Even better — use it with a touch-screen or tablet and get a stylus/pen for it. This will train your muscle memory a lot better. (In the early days before everyone had touch-screens or tablets I used to use Skritter with an external tablet I connected to my computer.)
I used Skritter in 2012, and I still recommend it today, more than ever. It has no competition. It’s fun, it’s affordable and it’s indispensable.
In case you’re thinking “I’ll never have to write! I just type or use my phone! I don’t need this” — yes, you’re probably right. But learning to write will 10x your ability to read, especially hand-written notes and menus.
Also, it’s really cool to just write a few characters like “I’ll be back in five minutes” or “I bought these cakes for everyone — please eat them!”. Be a weapon.

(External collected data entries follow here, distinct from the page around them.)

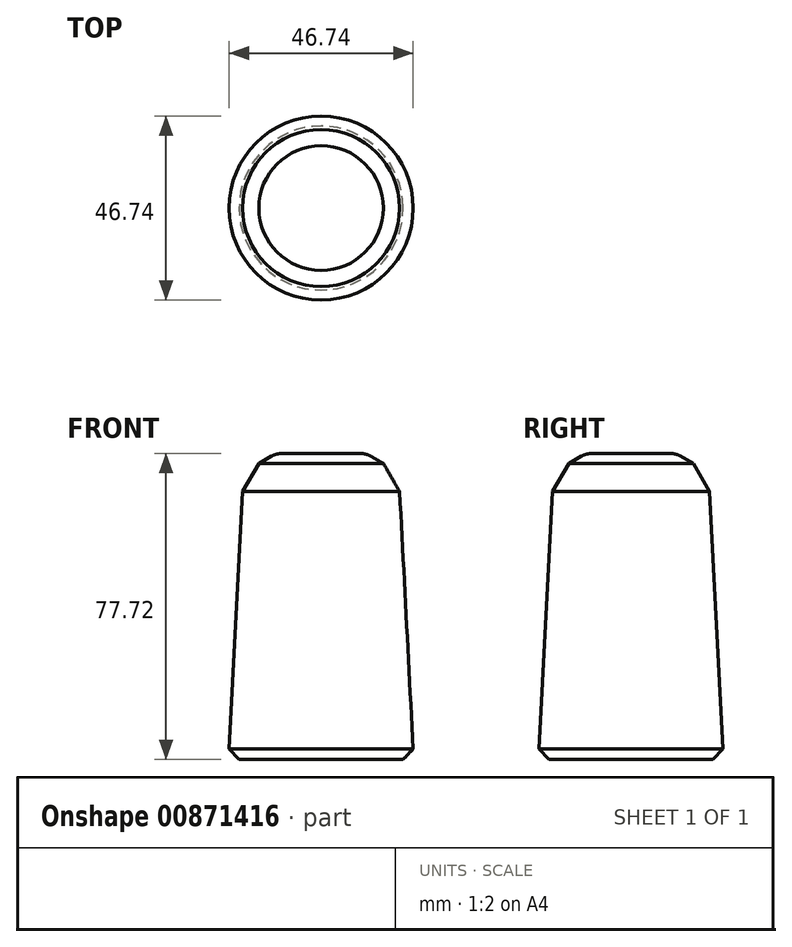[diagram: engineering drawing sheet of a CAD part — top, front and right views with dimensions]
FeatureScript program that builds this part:
annotation { "Feature Type Name" : "Feature", "Feature Type Description" : "" }
export const myFeature = defineFeature(function(context is Context, id is Id, definition is map)
    precondition{}
    {
        {
            var Q0;
            Q0=qCreatedBy(makeId("Top.planeOp"),FACE);
            var sketch = newSketch(context, id + "F0", { "sketchPlane" : qUnion([Q0])});
            skCircle(sketch, "E0", {"center": v(0, 0) * mm, "radius": 23.51 * mm});
            skSolve(sketch);
        }
        {
            var Q0;
            Q0=makeQuery(id+"F0.imprint","IMPRINT",FACE,{"disambiguationData":[TD([[makeQuery(id+"F0.imprint","IMPRINT",EDGE,{"derivedFrom":sQuery(id+"F0.wireOp",EDGE,"E0")}),1.0]])]});
            extrude(context, id + "F1", {"entities" : qUnion([Q0]), "depth" : 77.72 * mm, "offsetDistance" : 25.4 * mm, "hasDraft" : true, "draftAngle" : 3 * degree, "draftPullDirection" : true});
        }
        {
            var Q0;
            Q0=makeQuery(id+"F1.opExtrude","CAP_EDGE",EDGE,{"disambiguationData":[OSD([sQuery(id+"F0.wireOp",EDGE,"E0")])],"isStart":false});
            chamfer(context, id + "F2", {"entities" : qUnion([Q0]), "chamferType" : ChamferType.OFFSET_ANGLE, "width" : 5.08 * mm, "oppositeDirection" : false, "angle" : 60 * degree, "tangentPropagation" : true});
        }
        {
            var Q0;
            {var subQ0=sQuery(id+"F0.wireOp",EDGE,"E0");Q0=makeQuery(id+"F2.opChamfer","BLEND_EDGE",EDGE,{"blendedFrom":[makeQuery(id+"F1.opExtrude","CAP_EDGE",EDGE,{"disambiguationData":[OSD([subQ0])],"isStart":false}),makeQuery(id+"F1.opExtrude","CAP_FACE",FACE,{"disambiguationData":[OSD([subQ0])],"isStart":false})],"blendedInto":[makeQuery(id+"F1.opExtrude","CAP_FACE",FACE,{"disambiguationData":[OSD([subQ0])],"isStart":false})]});}
            chamfer(context, id + "F3", {"entities" : qUnion([Q0]), "width" : 5.08 * mm, "tangentPropagation" : true});
        }
        {
            var Q0;
            {var subQ0=sQuery(id+"F0.wireOp",EDGE,"E0");var subQ1=makeQuery(id+"F1.opExtrude","CAP_FACE",FACE,{"disambiguationData":[OSD([subQ0])],"isStart":false});Q0=makeQuery(id+"F3.opChamfer","BLEND_EDGE",EDGE,{"blendedFrom":[makeQuery(id+"F2.opChamfer","BLEND_EDGE",EDGE,{"blendedFrom":[makeQuery(id+"F1.opExtrude","CAP_EDGE",EDGE,{"disambiguationData":[OSD([subQ0])],"isStart":false}),subQ1],"blendedInto":[subQ1]}),subQ1],"blendedInto":[subQ1]});}
            fillet(context, id + "F4", {"entities" : qUnion([Q0]), "radius" : 5.08 * mm, "tangentPropagation" : true, "allowEdgeOverflow" : false});
        }
        {
            var Q0;
            Q0=makeQuery(id+"F1.opExtrude","CAP_EDGE",EDGE,{"disambiguationData":[OSD([sQuery(id+"F0.wireOp",EDGE,"E0")])],"isStart":true});
            chamfer(context, id + "F5", {"entities" : qUnion([Q0]), "width" : 2.54 * mm, "tangentPropagation" : true});
        }
    });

MDBG: An amazing online dictionary
This dictionary is so good I’m constantly saddened it doesn’t exist for other languages. And it’s free!
Since Pleco is only for mobile devices, you need a desktop dictionary. And MDBG is the best one out there.
- Really good wildcard support. Like look for *铁* for all words and phrases with that character in it
- Sample sentences, via another website “Jukuu”. They’re nowhere near as good as the ones in Pleco, and often seem machine-translated, but it’s a start
- Easy viewing of traditional/simplified characters, plus Cantonese pronunciation
It also has a really large number of idioms and sayings. Try looking for the word “idiom” in there — it will return you hundreds, it’s amazing. Chinese is really rich in idioms, so learn a few.
Zhongwen: Pop-over Chinese Dictionary
A pop-up dictionary makes reading Chinese on the web a breeze.
Once you’ve learned a bit of Chinese, reading it online becomes a quick way of learning new words or reinforcing vocabulary. But if you need a quick reminder about anything, a pop-up dictionary is the best way.
This is a Chrome extension, but similar ones exist for other browsers.
And… any good textbook (that your teacher tells you to get)
I don’t have a good textbook recommendation. Why? Because every teacher has different suggestions, and Chinese is best learned with a teacher.
I don’t recommend self-learning Chinese. You might be able to do it. But even though it was my sixth language and I’m someone who’s “good at languages”, I found my pace of learning quadrupled with the right teacher.
For this reason, unlike for other languages, I don’t recommend using something like Colloquial or the Teach Yourself series. It might work as a supplement, but it’ll be hard to use it alone.
There are many, many texts for Chinese, which can teach you any number of things including
- Learning to read the news
- Developing your listening comprehension
- Normal everyday dialogue
- Business-focused conversations
- Poetry and history
Really any text is fine. Just find the right teacher, tell them about your interests, and they’ll take care of you.